→ Problem to work on:
For each line of the listing that holds "floor", show the full line.

→ Source material:
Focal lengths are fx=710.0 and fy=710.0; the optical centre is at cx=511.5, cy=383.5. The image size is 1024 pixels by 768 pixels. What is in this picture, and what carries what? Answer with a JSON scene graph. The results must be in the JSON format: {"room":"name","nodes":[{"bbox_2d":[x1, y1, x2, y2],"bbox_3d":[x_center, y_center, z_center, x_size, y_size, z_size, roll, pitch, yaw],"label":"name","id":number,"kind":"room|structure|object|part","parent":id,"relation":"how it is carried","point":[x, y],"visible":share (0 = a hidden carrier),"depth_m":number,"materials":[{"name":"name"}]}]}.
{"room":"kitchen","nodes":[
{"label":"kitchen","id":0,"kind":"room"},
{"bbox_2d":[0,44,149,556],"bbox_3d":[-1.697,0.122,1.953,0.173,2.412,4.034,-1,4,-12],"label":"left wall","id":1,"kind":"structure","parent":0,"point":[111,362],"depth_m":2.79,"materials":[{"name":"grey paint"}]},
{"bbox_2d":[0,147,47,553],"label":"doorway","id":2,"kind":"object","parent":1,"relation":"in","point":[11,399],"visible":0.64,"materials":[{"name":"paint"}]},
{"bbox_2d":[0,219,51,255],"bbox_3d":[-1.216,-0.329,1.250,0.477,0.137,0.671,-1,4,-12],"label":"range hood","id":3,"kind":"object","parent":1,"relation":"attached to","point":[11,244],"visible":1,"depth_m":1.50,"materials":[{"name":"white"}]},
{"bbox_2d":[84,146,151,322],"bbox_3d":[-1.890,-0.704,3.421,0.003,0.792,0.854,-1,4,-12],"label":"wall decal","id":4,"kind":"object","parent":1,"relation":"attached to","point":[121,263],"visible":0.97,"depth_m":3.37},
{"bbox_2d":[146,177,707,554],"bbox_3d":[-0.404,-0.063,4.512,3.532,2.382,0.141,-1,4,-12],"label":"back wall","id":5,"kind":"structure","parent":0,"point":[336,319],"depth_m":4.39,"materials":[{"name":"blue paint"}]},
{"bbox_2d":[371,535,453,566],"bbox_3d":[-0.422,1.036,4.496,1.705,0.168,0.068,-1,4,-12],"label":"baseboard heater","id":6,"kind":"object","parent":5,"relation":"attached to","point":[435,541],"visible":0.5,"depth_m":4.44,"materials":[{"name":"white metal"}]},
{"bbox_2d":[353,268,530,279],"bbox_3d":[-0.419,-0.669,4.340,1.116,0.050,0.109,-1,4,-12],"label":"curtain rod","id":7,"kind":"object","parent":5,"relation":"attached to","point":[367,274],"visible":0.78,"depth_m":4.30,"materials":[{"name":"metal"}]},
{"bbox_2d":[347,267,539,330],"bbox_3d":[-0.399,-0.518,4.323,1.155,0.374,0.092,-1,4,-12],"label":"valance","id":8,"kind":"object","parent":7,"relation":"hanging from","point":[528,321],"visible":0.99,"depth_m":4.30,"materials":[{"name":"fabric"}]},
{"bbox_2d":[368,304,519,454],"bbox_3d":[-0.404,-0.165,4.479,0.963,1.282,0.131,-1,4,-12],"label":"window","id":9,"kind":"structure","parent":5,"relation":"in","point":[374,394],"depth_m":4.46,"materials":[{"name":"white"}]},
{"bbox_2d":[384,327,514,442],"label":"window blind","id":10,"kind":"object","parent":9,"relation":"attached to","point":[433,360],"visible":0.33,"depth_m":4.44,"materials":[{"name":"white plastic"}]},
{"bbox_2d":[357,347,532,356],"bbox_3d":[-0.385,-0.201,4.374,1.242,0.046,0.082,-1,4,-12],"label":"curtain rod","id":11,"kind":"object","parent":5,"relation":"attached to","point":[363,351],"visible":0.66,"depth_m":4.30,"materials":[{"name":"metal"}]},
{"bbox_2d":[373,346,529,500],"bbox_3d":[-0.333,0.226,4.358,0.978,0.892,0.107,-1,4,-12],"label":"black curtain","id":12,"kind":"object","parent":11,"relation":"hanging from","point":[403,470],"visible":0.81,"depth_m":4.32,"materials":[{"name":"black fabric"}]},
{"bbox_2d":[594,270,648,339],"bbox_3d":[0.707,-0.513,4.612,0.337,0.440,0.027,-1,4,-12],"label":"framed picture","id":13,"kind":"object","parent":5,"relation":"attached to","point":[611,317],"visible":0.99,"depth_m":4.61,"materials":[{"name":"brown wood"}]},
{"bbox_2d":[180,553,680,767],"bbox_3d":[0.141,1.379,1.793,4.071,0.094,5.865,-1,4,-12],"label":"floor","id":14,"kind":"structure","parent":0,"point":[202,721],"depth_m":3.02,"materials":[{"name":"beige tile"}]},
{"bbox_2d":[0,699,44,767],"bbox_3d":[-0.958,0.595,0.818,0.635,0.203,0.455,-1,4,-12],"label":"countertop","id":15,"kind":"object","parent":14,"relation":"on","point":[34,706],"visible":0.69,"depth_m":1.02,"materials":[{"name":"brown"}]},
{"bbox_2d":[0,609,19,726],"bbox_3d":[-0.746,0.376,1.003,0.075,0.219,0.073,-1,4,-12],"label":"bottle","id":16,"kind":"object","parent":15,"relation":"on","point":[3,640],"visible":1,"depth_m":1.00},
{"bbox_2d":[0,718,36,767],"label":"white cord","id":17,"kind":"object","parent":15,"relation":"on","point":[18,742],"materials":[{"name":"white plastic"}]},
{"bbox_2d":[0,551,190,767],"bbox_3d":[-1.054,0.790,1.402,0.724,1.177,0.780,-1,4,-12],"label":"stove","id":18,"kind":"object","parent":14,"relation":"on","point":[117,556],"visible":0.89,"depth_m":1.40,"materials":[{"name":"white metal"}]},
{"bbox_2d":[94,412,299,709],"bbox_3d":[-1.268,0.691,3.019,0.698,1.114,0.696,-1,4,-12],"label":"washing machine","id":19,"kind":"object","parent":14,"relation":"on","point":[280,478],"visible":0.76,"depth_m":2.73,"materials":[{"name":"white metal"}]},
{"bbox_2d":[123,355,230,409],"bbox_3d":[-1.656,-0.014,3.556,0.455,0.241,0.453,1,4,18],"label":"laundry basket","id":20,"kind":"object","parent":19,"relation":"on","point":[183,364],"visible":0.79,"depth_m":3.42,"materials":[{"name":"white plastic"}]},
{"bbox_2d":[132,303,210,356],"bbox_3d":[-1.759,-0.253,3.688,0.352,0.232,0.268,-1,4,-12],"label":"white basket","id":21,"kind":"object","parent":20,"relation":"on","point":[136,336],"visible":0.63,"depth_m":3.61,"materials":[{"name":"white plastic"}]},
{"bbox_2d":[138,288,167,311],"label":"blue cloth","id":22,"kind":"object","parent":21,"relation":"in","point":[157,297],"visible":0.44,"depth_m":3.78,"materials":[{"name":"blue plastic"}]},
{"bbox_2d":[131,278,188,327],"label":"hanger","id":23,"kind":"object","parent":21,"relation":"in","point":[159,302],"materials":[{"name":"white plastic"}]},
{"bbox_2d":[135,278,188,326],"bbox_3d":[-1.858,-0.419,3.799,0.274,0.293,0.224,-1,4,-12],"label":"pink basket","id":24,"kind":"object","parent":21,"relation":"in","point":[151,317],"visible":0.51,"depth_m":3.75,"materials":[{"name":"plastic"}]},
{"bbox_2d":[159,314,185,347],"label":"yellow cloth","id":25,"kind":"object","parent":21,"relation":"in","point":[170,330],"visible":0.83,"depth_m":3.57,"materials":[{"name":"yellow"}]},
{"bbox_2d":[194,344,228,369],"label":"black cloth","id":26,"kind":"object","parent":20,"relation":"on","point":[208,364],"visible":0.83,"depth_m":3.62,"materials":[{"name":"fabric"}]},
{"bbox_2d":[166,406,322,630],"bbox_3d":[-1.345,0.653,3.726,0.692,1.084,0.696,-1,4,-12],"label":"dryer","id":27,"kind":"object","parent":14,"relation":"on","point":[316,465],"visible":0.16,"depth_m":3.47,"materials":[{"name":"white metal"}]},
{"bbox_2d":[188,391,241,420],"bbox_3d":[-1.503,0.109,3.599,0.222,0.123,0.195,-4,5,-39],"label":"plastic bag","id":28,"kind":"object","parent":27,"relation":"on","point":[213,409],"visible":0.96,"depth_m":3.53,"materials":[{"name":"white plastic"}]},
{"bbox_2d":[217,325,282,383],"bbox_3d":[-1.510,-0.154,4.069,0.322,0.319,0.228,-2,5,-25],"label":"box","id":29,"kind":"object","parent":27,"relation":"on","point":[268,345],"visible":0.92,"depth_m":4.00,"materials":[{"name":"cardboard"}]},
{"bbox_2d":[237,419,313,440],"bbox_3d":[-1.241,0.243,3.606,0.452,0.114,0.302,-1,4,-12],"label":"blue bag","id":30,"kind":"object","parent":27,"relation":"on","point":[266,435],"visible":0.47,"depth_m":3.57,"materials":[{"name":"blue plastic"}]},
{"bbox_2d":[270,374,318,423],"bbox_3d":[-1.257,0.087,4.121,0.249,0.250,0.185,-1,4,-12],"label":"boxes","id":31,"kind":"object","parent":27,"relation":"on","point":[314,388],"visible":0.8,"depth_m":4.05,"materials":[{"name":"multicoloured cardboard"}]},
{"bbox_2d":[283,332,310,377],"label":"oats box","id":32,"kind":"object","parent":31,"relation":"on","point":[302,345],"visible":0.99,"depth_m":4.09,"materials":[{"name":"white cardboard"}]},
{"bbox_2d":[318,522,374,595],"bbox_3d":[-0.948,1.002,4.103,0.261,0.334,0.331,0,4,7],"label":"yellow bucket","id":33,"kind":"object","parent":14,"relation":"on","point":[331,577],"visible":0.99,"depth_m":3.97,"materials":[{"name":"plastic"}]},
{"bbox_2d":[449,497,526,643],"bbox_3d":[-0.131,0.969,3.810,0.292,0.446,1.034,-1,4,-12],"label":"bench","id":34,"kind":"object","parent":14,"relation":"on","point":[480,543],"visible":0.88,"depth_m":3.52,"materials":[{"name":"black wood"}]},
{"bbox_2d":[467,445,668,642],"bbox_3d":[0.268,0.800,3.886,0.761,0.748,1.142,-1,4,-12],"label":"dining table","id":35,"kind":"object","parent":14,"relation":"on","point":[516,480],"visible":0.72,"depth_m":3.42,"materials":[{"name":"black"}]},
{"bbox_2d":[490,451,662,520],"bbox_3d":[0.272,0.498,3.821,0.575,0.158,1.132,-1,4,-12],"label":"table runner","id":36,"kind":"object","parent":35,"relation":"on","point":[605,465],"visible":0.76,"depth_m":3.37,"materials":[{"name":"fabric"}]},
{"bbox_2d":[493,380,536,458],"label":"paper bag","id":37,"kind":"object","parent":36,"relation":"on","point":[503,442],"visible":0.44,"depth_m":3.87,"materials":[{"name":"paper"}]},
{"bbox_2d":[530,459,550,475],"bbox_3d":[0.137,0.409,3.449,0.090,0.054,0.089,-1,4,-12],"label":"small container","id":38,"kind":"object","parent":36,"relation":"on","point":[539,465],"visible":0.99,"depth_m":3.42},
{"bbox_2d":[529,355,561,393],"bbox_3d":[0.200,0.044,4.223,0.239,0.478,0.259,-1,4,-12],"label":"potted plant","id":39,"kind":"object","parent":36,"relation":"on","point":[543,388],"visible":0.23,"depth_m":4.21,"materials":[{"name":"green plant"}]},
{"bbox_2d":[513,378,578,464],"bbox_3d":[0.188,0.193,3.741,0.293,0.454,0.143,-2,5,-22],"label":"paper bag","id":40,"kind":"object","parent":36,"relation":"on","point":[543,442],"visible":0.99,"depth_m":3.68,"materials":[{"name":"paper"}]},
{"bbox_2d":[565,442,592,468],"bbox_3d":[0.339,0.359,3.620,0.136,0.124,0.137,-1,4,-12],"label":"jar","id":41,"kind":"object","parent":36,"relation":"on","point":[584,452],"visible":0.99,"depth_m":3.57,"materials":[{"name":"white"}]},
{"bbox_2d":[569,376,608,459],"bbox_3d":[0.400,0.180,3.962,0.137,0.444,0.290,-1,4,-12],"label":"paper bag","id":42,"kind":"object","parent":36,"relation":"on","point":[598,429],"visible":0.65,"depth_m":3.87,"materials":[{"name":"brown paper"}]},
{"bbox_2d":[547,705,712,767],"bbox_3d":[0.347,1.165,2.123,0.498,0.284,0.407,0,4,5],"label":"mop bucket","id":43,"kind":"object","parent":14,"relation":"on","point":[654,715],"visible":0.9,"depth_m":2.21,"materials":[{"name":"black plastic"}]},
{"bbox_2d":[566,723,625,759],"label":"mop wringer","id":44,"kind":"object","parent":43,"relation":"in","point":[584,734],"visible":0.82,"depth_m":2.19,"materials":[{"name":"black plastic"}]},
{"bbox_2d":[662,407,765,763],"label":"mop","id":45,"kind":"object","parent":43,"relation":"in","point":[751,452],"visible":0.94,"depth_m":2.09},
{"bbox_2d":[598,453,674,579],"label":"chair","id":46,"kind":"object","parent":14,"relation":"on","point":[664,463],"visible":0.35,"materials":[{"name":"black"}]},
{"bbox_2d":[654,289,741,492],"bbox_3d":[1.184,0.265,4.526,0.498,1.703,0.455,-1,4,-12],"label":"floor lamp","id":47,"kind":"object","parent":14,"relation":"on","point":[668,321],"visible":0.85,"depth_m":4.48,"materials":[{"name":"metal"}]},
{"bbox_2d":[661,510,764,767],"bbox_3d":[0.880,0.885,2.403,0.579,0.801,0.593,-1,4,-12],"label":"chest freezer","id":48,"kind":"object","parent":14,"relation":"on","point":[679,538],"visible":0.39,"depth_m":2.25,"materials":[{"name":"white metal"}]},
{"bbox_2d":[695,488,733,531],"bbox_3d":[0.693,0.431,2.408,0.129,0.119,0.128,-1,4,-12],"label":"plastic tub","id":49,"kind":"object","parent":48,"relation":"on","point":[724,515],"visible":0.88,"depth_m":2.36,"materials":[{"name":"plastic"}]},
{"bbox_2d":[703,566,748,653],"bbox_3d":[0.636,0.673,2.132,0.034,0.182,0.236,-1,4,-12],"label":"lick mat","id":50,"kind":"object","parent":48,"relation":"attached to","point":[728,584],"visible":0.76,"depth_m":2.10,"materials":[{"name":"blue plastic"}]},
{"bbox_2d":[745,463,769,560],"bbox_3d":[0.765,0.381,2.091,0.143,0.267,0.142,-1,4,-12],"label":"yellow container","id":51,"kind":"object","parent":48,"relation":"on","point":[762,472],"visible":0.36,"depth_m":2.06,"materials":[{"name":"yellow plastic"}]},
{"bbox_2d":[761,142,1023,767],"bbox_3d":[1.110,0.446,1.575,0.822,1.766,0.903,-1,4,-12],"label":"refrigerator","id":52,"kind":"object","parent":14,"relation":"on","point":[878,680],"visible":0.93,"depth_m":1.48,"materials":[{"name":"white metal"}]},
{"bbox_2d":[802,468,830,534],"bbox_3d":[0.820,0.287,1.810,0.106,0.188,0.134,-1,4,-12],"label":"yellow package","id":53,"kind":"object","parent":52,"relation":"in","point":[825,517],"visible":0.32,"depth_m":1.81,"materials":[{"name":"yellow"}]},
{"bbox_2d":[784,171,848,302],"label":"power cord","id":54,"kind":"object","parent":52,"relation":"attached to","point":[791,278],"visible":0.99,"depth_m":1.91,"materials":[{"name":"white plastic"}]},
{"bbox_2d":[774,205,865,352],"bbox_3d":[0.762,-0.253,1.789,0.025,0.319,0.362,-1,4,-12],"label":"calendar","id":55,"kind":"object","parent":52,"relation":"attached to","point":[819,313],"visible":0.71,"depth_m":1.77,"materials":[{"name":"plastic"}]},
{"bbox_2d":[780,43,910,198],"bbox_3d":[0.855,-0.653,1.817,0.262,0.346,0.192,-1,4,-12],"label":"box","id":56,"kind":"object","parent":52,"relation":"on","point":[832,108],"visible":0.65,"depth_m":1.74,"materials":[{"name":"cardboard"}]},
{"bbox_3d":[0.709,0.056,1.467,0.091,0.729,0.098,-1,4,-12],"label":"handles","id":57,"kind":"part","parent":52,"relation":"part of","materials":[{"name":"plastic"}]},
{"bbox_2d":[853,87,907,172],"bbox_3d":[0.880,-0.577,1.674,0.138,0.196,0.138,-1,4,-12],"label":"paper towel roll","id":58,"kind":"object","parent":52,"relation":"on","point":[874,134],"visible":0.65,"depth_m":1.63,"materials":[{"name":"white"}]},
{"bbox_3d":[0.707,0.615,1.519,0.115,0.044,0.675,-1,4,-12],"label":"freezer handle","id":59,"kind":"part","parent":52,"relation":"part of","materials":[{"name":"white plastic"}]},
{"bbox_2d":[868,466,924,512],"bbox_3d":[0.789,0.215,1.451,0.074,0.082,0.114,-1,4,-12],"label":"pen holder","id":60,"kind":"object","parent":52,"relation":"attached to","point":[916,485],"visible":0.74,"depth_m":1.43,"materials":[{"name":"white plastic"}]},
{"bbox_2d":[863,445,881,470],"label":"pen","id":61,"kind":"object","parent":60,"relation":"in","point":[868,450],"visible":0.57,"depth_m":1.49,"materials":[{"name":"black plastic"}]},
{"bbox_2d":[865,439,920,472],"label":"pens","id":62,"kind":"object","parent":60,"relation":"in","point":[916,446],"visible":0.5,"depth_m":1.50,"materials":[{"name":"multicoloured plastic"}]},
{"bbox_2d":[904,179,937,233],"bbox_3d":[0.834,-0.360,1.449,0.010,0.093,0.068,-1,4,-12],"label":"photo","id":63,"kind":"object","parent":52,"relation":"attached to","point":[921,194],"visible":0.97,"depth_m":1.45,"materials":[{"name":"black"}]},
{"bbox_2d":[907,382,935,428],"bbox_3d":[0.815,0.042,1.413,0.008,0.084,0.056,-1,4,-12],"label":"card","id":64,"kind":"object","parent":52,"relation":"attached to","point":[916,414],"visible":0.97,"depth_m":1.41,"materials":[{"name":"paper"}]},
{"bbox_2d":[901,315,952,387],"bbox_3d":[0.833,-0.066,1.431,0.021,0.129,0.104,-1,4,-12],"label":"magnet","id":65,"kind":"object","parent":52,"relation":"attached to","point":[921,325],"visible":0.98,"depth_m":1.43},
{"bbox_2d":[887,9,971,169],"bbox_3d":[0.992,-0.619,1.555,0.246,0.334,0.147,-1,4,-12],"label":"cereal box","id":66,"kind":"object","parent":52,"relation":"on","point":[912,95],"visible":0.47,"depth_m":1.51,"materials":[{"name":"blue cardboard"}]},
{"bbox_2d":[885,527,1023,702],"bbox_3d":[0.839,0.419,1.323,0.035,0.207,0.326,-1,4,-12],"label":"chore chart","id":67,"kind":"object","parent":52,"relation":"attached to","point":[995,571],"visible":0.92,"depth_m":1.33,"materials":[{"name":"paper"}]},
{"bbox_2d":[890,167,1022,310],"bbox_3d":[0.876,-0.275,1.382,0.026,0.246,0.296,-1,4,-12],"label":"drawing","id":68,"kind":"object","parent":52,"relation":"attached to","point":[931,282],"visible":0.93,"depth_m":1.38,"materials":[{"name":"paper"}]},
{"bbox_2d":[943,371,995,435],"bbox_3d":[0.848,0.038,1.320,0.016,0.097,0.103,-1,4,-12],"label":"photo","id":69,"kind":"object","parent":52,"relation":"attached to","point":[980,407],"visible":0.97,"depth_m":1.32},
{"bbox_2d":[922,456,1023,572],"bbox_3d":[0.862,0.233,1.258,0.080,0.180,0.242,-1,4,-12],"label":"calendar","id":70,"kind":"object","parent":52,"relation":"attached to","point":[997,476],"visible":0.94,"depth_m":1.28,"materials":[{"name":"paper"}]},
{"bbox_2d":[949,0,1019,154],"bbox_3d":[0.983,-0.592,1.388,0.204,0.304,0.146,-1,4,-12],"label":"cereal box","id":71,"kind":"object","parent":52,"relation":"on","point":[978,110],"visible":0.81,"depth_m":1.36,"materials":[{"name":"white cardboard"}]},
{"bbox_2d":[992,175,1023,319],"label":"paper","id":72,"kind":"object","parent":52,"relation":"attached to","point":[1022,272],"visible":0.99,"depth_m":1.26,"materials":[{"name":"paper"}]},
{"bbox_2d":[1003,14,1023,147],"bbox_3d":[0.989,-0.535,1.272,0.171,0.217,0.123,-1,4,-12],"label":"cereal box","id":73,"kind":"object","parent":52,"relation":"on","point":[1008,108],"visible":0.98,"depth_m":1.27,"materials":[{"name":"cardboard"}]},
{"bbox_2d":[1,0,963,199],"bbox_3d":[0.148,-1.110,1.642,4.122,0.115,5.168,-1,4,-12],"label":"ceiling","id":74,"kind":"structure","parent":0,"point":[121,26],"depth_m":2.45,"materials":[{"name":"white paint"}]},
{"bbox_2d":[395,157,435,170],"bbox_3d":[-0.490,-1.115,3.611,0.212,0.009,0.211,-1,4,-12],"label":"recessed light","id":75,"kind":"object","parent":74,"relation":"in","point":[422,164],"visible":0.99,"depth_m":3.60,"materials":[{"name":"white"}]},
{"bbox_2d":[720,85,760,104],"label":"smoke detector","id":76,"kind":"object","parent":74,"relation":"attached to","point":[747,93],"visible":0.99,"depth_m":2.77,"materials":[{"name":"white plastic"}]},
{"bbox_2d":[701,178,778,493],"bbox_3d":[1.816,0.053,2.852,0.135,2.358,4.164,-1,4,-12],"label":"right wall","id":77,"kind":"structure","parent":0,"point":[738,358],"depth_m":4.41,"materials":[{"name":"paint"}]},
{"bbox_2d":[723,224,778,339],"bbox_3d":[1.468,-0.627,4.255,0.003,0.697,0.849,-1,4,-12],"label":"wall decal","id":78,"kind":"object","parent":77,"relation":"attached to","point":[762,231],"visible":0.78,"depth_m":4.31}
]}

→ Exercise response:
{"bbox_2d":[180,553,680,767],"bbox_3d":[0.141,1.379,1.793,4.071,0.094,5.865,-1,4,-12],"label":"floor","id":14,"kind":"structure","parent":0,"point":[202,721],"depth_m":3.02,"materials":[{"name":"beige tile"}]},
{"bbox_2d":[654,289,741,492],"bbox_3d":[1.184,0.265,4.526,0.498,1.703,0.455,-1,4,-12],"label":"floor lamp","id":47,"kind":"object","parent":14,"relation":"on","point":[668,321],"visible":0.85,"depth_m":4.48,"materials":[{"name":"metal"}]},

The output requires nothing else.